Read the comments for notes on a bug in recent releases of SOAP::Lite; please let me know if you hear of them getting fixed ;)
Tags: goog-love.pl, google, hacks, perl, scripts, searching, software

Yoav Shapira said,
March 2, 2006 @ 3:03 pm
Useful, thank you.
Justin said,
March 2, 2006 @ 4:03 pm
more useful now that I’ve uploaded it ;)
Sebastian Bergmann said,
March 2, 2006 @ 7:29 pm
Justin,
I don’t speak Perl, so I don’t know if
useprefix has been deprecated. if you wish to turn off or on the use of a default namespace, then please use either ns(uri) or defaultns(uri) at /usr/lib/perl5/vendor_perl/5.8.8/SOAP/Lite.pm line 858, <> line 31029.

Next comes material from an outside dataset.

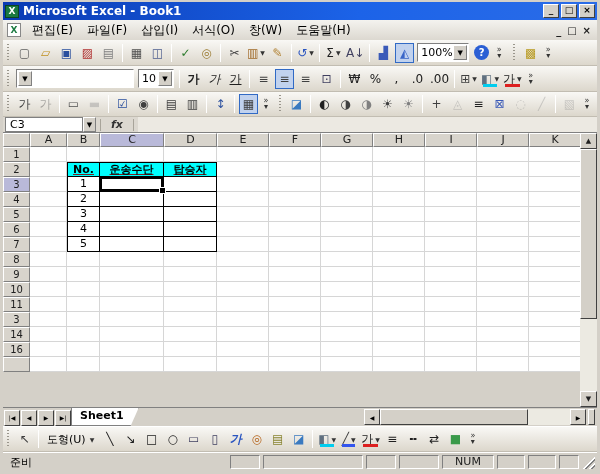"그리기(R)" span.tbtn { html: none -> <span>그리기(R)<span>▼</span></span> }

is a problem within your code or with my system’s Perl installaion.
Justin said,
March 3, 2006 @ 10:30 am
Sebastian –
It looks like this is a bug in the latest version of SOAP::Lite (0.67); if you google for [useprefix SOAP::Lite defaultns] there’s quite a few reports including:
http://rt.cpan.org/Public/Bug/Display.html?id=16780 http://rt.cpan.org/Public/Bug/Display.html?id=16898
I would suggest maybe downgrading to an earlier version, if you can — perhaps using the distribution copy via “apt-get” instead of loading it via CPAN.
disappointing! sorry about that! Damn external dependencies — live by the CPAN, die by the CPAN ;)
Yoav Shapira said,
July 13, 2006 @ 2:53 pm
SOAP::Lite v0.68 seems to work fine out of the box.